Wednesday, August 16, 2006

Home of the Free Because of the Brave

I saw that declaration on a bumper today -- not a bumper-sticker, the whole big bumper.

In red white and blue.

Glittering in the hot Albuquerque sun.

Well, I thought, that's saying something. I wasn't sure what, but I'd made some assumptions about it being another way to say "support the troops" without specifying exactly how -- benefits, proper equipment, a CiC who listens to his generals? -- and moved on.

Tonight I read Bob Herbert's column in The New York Times, The Tyranny of Fear and realized that there can be all kinds of meanings to that glittering, red white and blue slogan.

Here's the beginning of the story Herbert tells.

Abdallah Higazy was on the phone from Cairo. “To describe it as frustrating would be an understatement,” he said, “because you know you’re telling the truth. And you know the people speaking to you have incorrect information about you.”

On the morning of Sept. 11, 2001, Mr. Higazy, the son of a former Egyptian diplomat, was in a room on the 51st floor of the Millenium Hilton Hotel, directly across the street from the World Trade Center. He was a student at the time, having won a scholarship to study computer engineering at Polytechnic University in Brooklyn. The Institute of International Education had arranged for him to stay at the hotel while he looked for permanent housing.

Like everyone else, Mr. Higazy fled the hotel after the planes hit the towers. He left behind his passport and other personal items. When he returned to collect his belongings three months later, he was arrested by the F.B.I. A hotel security guard claimed to have found an aviation radio, which could be used to communicate with airborne pilots, in the safe in Mr. Higazy’s room.

“That’s impossible,” said Mr. Higazy.

It’s a fact, said the F.B.I.

Mr. Higazy was handcuffed, strip-searched and thrown into prison — as a material witness. No one knew what to charge him with. They just knew they wanted to hold him.

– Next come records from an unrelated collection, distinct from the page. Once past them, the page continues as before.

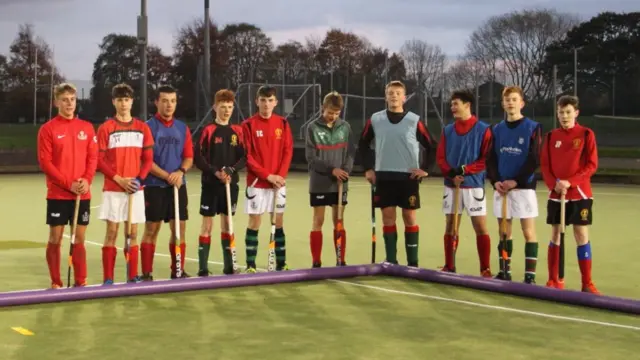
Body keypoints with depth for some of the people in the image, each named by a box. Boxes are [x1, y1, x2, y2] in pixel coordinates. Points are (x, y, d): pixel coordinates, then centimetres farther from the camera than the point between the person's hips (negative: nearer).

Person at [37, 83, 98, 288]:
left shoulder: (87, 128, 8)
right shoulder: (48, 129, -3)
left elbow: (93, 157, 7)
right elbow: (45, 162, -8)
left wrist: (87, 180, -10)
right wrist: (68, 184, -15)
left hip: (83, 194, 3)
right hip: (57, 194, -3)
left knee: (79, 239, 7)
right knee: (55, 238, 1)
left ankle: (80, 281, 13)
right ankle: (56, 283, 9)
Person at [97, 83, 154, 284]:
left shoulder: (142, 128, 8)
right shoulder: (106, 128, -1)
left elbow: (148, 159, 7)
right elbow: (100, 160, -4)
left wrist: (139, 179, -9)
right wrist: (119, 179, -14)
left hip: (135, 189, 3)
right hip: (112, 189, -3)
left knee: (132, 233, 6)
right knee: (111, 232, -3)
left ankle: (133, 276, 12)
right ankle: (108, 279, 1)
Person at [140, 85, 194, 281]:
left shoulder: (182, 128, 10)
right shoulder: (148, 126, -4)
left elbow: (189, 157, 10)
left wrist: (180, 172, -11)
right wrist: (167, 176, -16)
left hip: (178, 185, 5)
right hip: (154, 186, -4)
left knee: (179, 229, 5)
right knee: (151, 230, -1)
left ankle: (178, 271, 16)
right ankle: (147, 273, 5)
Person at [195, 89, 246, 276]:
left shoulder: (237, 132, 6)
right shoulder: (208, 130, -4)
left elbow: (244, 158, 4)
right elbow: (198, 158, -9)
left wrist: (231, 170, -13)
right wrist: (215, 171, -20)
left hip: (231, 184, 3)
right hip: (211, 183, -3)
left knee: (227, 224, 9)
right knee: (207, 224, -1)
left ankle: (228, 265, 15)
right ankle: (203, 267, 2)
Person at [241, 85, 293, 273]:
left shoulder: (282, 123, 6)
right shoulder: (248, 125, -5)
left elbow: (288, 151, 4)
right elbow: (247, 156, -9)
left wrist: (281, 175, -10)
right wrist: (268, 175, -15)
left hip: (278, 182, 3)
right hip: (256, 182, -3)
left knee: (279, 221, 8)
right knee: (254, 221, 0)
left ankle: (281, 263, 15)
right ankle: (250, 265, 6)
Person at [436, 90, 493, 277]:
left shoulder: (483, 129, -4)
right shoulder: (447, 130, 11)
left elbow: (487, 159, -8)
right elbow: (441, 158, 8)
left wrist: (464, 170, -17)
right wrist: (451, 174, -11)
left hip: (474, 185, -4)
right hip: (451, 185, 4)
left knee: (480, 227, -3)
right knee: (450, 226, 8)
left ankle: (485, 269, 2)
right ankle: (449, 267, 16)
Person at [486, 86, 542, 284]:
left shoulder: (533, 128, -2)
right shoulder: (496, 130, 11)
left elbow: (534, 160, -8)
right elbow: (491, 159, 10)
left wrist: (516, 181, -16)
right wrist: (495, 181, -7)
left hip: (524, 187, -4)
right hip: (501, 188, 4)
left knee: (528, 232, -3)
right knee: (504, 232, 8)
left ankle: (530, 275, -1)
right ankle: (504, 272, 16)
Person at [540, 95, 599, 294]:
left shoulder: (586, 134, -3)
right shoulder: (551, 136, 6)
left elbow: (592, 165, -7)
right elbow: (544, 165, 6)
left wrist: (570, 182, -17)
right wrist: (553, 184, -12)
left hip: (579, 194, -3)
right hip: (556, 194, 3)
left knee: (582, 235, -2)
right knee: (555, 235, 7)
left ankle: (587, 283, 4)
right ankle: (554, 280, 16)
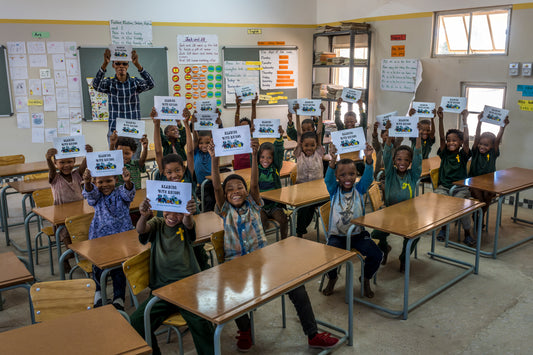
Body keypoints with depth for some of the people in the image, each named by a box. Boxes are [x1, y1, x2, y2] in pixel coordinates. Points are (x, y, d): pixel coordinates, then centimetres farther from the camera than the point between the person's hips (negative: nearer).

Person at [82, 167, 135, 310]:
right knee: (98, 265, -14)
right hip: (99, 237, 2)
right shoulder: (96, 196, 9)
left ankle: (119, 299, 0)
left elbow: (128, 192, -18)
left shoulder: (120, 193, 4)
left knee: (118, 268, -16)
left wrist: (127, 181, -42)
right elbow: (90, 193, -14)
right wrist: (87, 182, -37)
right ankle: (99, 293, 15)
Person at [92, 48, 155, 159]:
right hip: (114, 130, 0)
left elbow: (150, 84, -15)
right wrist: (104, 64, -31)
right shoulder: (110, 83, 4)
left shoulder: (135, 82, 4)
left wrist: (137, 65, -28)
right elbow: (96, 85, -17)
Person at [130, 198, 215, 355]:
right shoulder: (157, 224, 12)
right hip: (161, 288, 2)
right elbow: (141, 230, -10)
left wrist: (189, 215, -44)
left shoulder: (184, 225, 8)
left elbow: (188, 224, -17)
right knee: (136, 322, -18)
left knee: (201, 322, -28)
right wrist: (144, 216, -36)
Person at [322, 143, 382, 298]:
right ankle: (332, 278, 11)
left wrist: (368, 158, -34)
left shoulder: (359, 189, 2)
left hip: (358, 234, 1)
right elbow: (328, 178, -20)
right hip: (337, 235, -1)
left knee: (376, 255, -19)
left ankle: (365, 279, 13)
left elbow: (368, 176, -15)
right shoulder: (334, 190, -1)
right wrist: (333, 160, -39)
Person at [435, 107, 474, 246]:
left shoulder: (463, 155, 3)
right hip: (443, 187, 2)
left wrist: (464, 120, -19)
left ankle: (467, 233, -9)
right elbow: (441, 137, -4)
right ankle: (443, 228, -2)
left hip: (460, 188, -2)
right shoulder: (444, 154, 8)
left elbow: (466, 140, -11)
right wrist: (440, 119, -15)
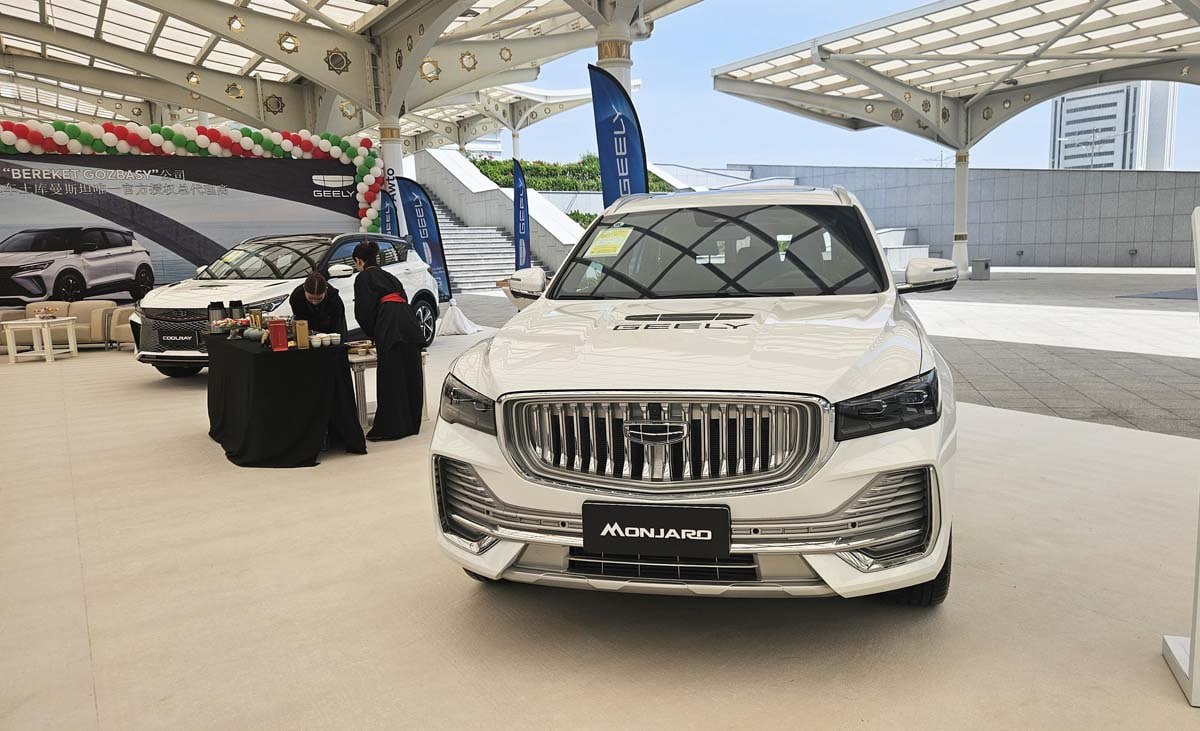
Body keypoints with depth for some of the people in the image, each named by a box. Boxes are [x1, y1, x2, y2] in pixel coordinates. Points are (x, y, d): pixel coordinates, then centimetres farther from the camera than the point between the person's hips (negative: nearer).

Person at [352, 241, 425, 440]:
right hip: (410, 326, 7)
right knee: (410, 377, 10)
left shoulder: (363, 278, 7)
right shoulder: (389, 276, 28)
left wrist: (372, 334, 17)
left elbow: (363, 312, 0)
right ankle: (411, 424, 18)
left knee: (390, 380, -4)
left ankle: (388, 428, 0)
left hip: (390, 332, -7)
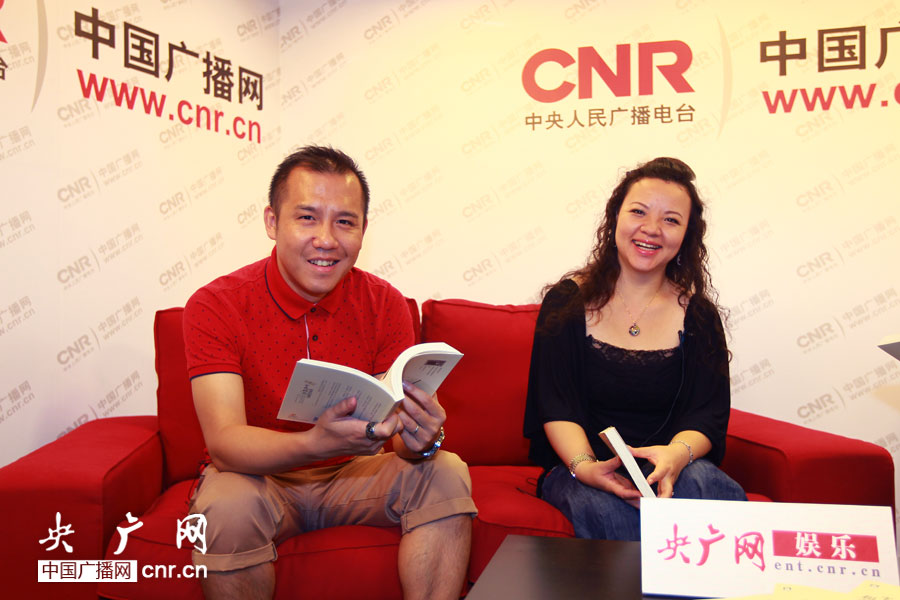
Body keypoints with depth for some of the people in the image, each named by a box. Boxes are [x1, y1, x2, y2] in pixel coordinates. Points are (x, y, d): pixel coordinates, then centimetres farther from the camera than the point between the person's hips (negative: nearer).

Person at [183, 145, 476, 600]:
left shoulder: (384, 303, -8)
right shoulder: (215, 306, -16)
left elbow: (404, 425, -12)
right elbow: (224, 442, -26)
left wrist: (422, 441, -38)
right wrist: (318, 443, -46)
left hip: (353, 476, 3)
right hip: (259, 479, -2)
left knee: (447, 476, -20)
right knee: (226, 505, -34)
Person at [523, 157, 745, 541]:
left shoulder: (699, 316, 7)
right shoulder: (567, 303, 1)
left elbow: (709, 414, -1)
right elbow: (556, 408, -6)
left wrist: (677, 455, -26)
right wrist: (585, 466, -27)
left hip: (670, 468, 2)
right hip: (577, 469, -2)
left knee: (699, 481, -33)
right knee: (603, 507, -36)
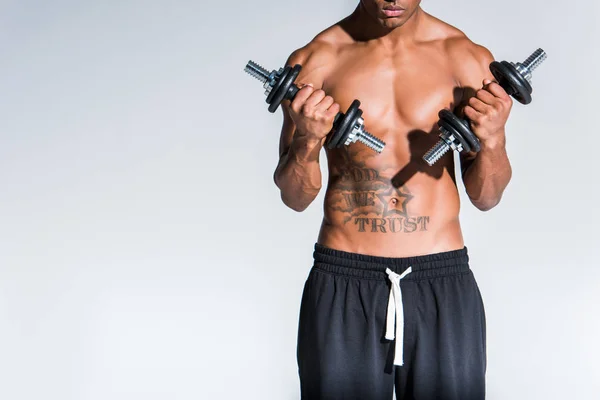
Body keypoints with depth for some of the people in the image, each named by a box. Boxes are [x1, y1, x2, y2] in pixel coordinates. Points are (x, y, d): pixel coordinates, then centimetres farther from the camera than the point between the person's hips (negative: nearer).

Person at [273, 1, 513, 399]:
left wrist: (493, 140, -14)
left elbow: (485, 198, 4)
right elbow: (296, 199, 1)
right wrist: (306, 141, -18)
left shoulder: (466, 58, 0)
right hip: (342, 289, 0)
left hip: (443, 287, 1)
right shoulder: (315, 60, -2)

Mr. Higazy was all but overwhelmed with fear. “I didn’t sleep that first night,” he told me. “I was shivering, and it wasn’t from the cold.”

Like an accused witch in Salem, Mr. Higazy was dangerously close to being sacrificed on the altar of hysteria. He kept telling authorities he knew nothing about the radio. But the assumption was that he was lying.

The rest will probably not astound Herbert's readers, though it will certainly sadden many. But, what's to do? We've all heard so much about how very afraid we must be. We're getting used to it.

And that's too bad.

We didn't used to be afraid. We didn't used to cower when politicians thought it was a good idea to crank up the fear-factor for ... whatever reasons they decide is best.

In the months after the attacks on 9/11 the FBI and other law enforcment officials were not thinking as well has hindsight might like them to have done. Fear spurred them like a vicious rider. Hard to fault them, and I'm not. In their place I'd have been as terrified that another event as horrible as the bin Laden attacks loomed on the horizon. But I wasn't in their place, I had the luxury, if it can be called that, of walking around numb for as long as it took to adjust to the shock of what happened.

But why, so long after that time, do we allow ourselves to be ridden by fear, spurred by it? Why, after Mr. Higazy is safely home with his family, do we allow ourselves to be bidden to go shopping, to go about our business and leave the safety of the nation to men and women who have started three wars -- two of which have nothing to do with bin Laden and September 11, 2002?

Why as the November elections approach, do we once again allow ourselves to be frightened by elevated alerts and the current crop of Republicans running for office?

That bumper slogan is right. America is the home of the free because of the brave. The brave would be us. All of us, our men and women in the military, the parents who have the courage to raise their children in a nation where grade schools and high schools that were once the envy of the world are now falling into ruin, and the brave would be the immigrants who arrive to seek citizenship and enrich us by their hope.

Are we ready to once again be worthy of this home of the free, because we are among the brave?

You know, I'm beginning to think so.

Most of us no longer believe in the endless fabrications of reasons for the wars the Current Occupant ignites in the most dangerous part of the world.

More and more of us no longer believe that we have to cower each time he utters the hollow phrases that used to make us think he knew what he was doing. He doesn't. His every action and think-tank tested justification for the latest conflagration proves this to us.

We live in the land of the free because we are the brave.

Let's not forget that. Let's not allow ourselves to be driven -- ridden, spurred -- by fear.

We can find the courage to do the right thing and choose leaders who know that chaos is not the answer to the need for security.

Support the troops? Yes, indeed. And let's be worthy of what they sacrifice in wars they fight because they have the courage to keep the oaths they swear.

If we have the courage to see the shabbiness of our leaders, to know their constant talk of fear for what it is -- poison in our ears -- and to do something about it, one day, we will again have leaders who are not afraid to call the nation to rise up in courage rather than cower in fear.

We will have those leaders, because we will have summoned them.